Foo laments that there is no Mott Haven for adults. She tells Dr. Ham about a time Joey gave her a “look” and her frustrations became so overwhelming that she fought with him and broke down in public. She believes her concern stems from a need to parent him. Dr. Ham explains that her nagging comes from a good place, as she is concerned with her fiancé’s health. However, he also suggests trying different methods of expressing her insecurities, such as through directly and clearly communicating her thoughts.

Foo is still insecure about her marriage and tends to worry excessively when she and Joey argue over small things. Dr. Ham suggests it’s not the fights that matter but the repairs. Due to her trauma, Foo has learned to see repairs as a one-way street: She would apologize to her parents, but because they were unwilling to apologize to her, her attempts never repaired their relationship. As a result, she has never learned to think of apology as a bilateral exchange that teaches forgiveness and strengthens the relationship.

Part 5, Chapters 36-39 Analysis

This section sees the introduction of another major character in Foo’s memoir: Dr. Ham. He appears—along with other supportive medical figures—at a crucial juncture in Foo’s recovery process and helps her out just as new physical illnesses begin to rekindle her anxiety and depression. Within the scope of this memoir, he is the final step in Foo’s journey of healing from complex trauma. He is notable for helping Foo unlearn destructive habits she learned from her childhood trauma and for acting as an “anti-mother” for her. His humble, direct, and transparent nature endears him to Foo, who tends to be mistrustful of therapists who hide their methodologies from their patients.

Dr.

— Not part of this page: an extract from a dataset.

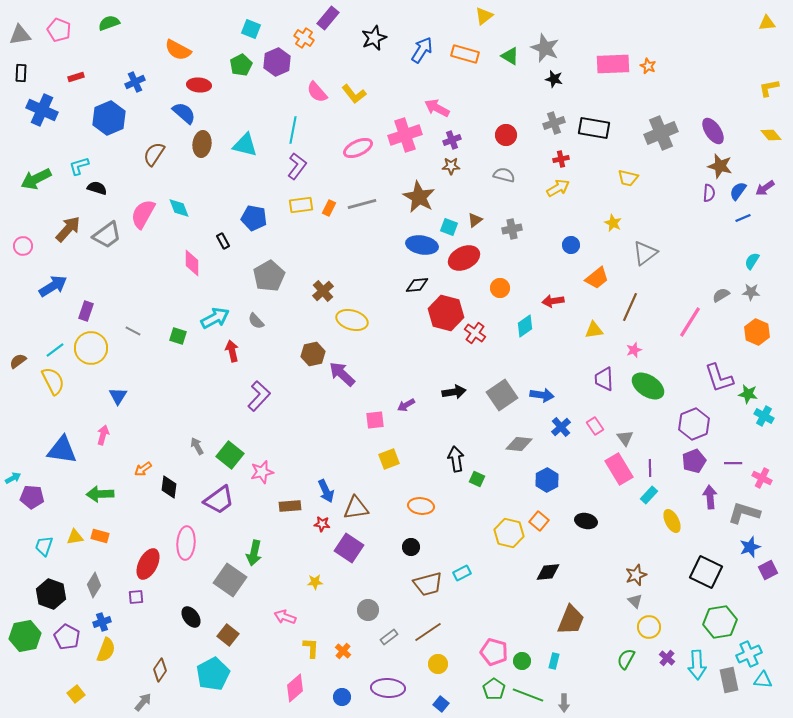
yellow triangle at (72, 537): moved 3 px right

Ham’s methodology proves uniquely helpful for Foo because it affords her the distance to analyze objectively her own deeply ingrained behaviors and habits of mind. This is in important development in the book’s thematic consideration of How Trauma Shapes Identity. Foo realizes that her complex trauma has shaped her personality in ways so fundamental that she cannot see them. Reading the transcripts of recorded conversations with Dr. Ham is like looking at herself from an outsider’s perspective. This outside perspective allows her to begin recognizing and letting go of habits ingrained in her by her mother. Having always been expected to excel at school at the risk of physical harm, Foo is used to blaming herself for every small mistake she makes. This behavior extends to her healing process: If anything goes wrong, she blames herself for not being capable of functioning properly. Dr. Ham is significant because he teaches her to be kind to herself and let go of the perfectionism her mother instilled in her. Though her identity has been shaped by trauma, Foo discovers that the relationship between identity and trauma is one she can understand and control.

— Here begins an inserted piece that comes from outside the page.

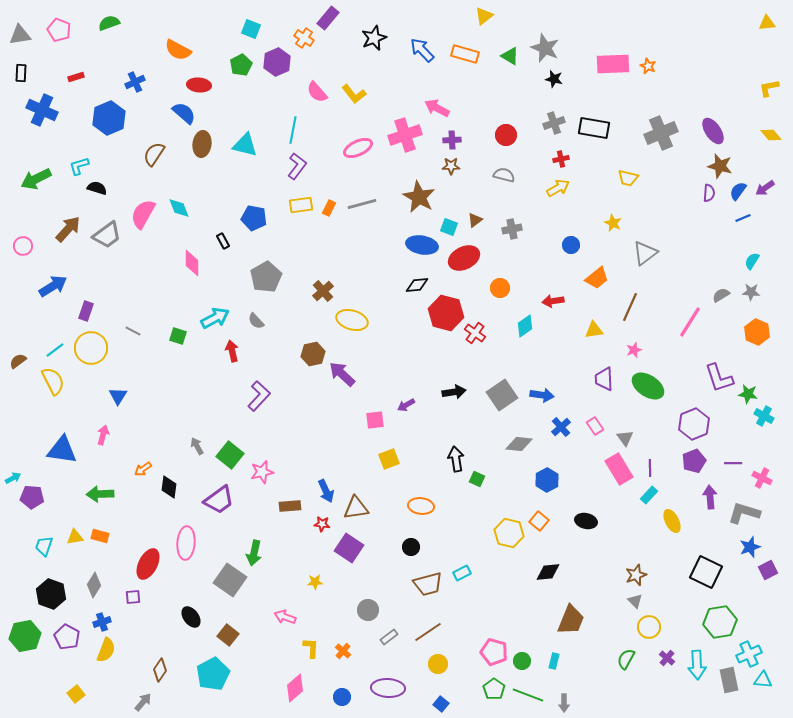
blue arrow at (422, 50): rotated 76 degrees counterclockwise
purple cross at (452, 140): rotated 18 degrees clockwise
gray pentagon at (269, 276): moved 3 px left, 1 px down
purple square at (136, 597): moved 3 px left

Foo’s discussion of her diagnosis with endometriosis is another key development in this section, developing the memoir’s exploration of The Brain–Body Connection. Foo highlights not only the psychological stress of the disorder itself but also the fact that so many treatments for it are hormonal. This is potentially problematic given the various ways in which (as Foo outlines) female hormones intersect with mental health. Coupled with Foo’s critique of the perception of PTSD as a soldier’s condition, the discussion implies widespread flaws in the way the medical establishment approaches women’s health—physical and mental.